Russian Situation A Timely Reminder Of America’s Unique Position

Courier Herald column for the week of July 2nd:

June 23rd, 2023 will barely be a footnote in history – at least, in American history.  For a few hours, however, it appeared that a major event in world history was happening right before us, in real time. 

After a few weeks of openly criticizing Russian President Vladimir Putin, Yevgeny Prigozhin led his Wagner Group mercenary fighters in an open rebellion against the Russian military.  Within hours the Russian town of Rostov was occupied by the Wagner troops, meeting no resistance from the Russian army.  Another column of Wagner fighters and equipment moved from Ukraine, again unimpeded, to within 120 miles of Moscow before abruptly halting. 

What has transpired since – at least as of this writing a week later – has been public speeches an uneasy truce between the two leaders.  Behind the scenes, President Putin has begun to purge those deemed disloyal, while Prigozhin tries to shore up Wagner’s business and secure his personal safety. 

For those of us observing that first evening – mostly by following sources on the ground in Russia and Ukraine via Twitter – it was a fascinating and frankly scary evening. On one hand, you had a brutal dictator who had just invaded a peaceful country and has spent the last year and a half committing various war crimes. On the other is the head of an equally brutal mercenary fighting group who has charged billions to fight for the most unscrupulous characters in Africa, the Middle East, and now Ukraine. 

At stake was control of a very economically weak and increasingly divided Russian people, and control of the world’s largest stockpile of nuclear weapons.  It was a situation where neither leader nor side should be favored.  Politics, especially when dealing with foreign policy, is messy like that.  Sometimes the best you can hope for – at least in the short run – is “stability”. 

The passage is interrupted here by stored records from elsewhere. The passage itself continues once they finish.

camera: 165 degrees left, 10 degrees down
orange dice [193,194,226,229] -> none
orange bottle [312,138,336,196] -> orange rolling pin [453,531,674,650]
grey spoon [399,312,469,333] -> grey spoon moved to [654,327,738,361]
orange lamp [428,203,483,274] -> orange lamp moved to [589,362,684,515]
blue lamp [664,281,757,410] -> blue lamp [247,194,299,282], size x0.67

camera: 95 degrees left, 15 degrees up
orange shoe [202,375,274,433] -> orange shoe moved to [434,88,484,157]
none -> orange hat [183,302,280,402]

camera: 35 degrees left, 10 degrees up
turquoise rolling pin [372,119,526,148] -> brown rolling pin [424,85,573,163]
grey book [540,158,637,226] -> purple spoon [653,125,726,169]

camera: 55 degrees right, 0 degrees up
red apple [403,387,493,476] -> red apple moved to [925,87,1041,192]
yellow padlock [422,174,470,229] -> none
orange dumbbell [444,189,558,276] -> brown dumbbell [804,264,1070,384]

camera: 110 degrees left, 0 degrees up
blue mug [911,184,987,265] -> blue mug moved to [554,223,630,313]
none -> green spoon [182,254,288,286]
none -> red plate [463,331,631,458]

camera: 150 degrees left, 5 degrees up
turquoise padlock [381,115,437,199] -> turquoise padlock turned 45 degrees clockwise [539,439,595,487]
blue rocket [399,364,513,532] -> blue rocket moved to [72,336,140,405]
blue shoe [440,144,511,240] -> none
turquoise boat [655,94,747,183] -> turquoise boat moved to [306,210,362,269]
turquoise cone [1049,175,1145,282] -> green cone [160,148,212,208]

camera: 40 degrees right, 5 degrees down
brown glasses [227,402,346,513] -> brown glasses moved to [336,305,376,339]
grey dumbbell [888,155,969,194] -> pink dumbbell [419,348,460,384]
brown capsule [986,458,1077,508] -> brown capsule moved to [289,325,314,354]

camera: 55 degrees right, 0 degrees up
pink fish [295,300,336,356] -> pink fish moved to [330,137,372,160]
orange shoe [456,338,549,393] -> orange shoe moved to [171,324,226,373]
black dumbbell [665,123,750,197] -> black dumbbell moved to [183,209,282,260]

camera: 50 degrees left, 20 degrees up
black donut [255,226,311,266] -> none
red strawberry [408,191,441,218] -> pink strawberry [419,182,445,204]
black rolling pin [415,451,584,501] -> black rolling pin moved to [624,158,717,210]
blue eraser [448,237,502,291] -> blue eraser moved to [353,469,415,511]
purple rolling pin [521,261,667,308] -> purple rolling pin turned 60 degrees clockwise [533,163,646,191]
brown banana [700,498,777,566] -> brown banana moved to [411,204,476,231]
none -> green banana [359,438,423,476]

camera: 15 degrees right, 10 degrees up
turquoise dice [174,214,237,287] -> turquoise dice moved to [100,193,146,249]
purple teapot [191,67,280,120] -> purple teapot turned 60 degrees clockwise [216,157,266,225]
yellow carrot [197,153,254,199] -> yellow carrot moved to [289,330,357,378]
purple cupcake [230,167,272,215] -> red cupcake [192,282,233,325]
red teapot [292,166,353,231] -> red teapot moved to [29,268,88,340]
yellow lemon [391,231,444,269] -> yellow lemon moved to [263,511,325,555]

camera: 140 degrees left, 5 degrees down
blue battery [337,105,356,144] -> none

My thoughts that evening as I tried to get some sleep were much less about the conflicts in Russia and Ukraine than that of our own country.  This week we celebrate America’s 247th birthday.  We’re closing in on a quarter of a millennium as a united group of states, yet one nation. 

Despite how often we refer to ourselves as a divided country, we take for granted how different our situation is from others.  We’re 158 years removed from our War.  By contrast, the Russian people have known their current government structure for a bit over three decades.  That replaced the Soviet Union, which only lasted for just shy of 70 years.

We take for granted that we have peaceful transfers of power in this country – Yes, even after January 6th.  We project too much of our own country’s perceived stability onto the rest of the word.  We’re far too comfortable demonizing our political opponents as the enemy and/or evil incarnate because we are largely insulated from the evils that occur regularly beyond our nation’s borders by dictators who find our sense of morality charming and weak.

We’re fast approaching the meat of the Presidential Primary season where voters will have to get serious about their nominee for the 2024 elections.  This is the person that would lay claim to the leader of the free world.  This is the person that would have to not only hold our own federation together for the next four years, but protect us and our allies from all who would wish us harm. 

At the top of that list, in no particular order, is a country in a leadership struggle with an uncertain military command structure that also happens to own enough nuclear weapons to destroy the planet.  Another is a country that seeks to be our economic rival, is proud of stealing our most valuable intellectual property, sends spy balloons to circle sensitive military installations, and seeks to occupy Taiwan – a trading partner responsible for making the lion’s share of our industrially and militarily important computer chips.

These are the most serious of times. When you look at how our political class, or media, and our common citizen approach our problems of the day, it begs the question as to whether or not we are capable of being a serious people.

Our country was born on July 4th, 1776, but it became an adult when we ratified the Constitution in 1787.  When asked what was the result of the Constitutional Convention, Benjamin Franklin is quoted as saying “A Republic, if you can keep it.”

Russia’s struggles can give us comfort and pride for a country whose principles have given us 247 years of government by the people.  It should also serve as a warning how quickly the entire world can change if we do not work to strengthen our own Republic on a daily basis.  If we want to keep it, we’re going to need to work at it.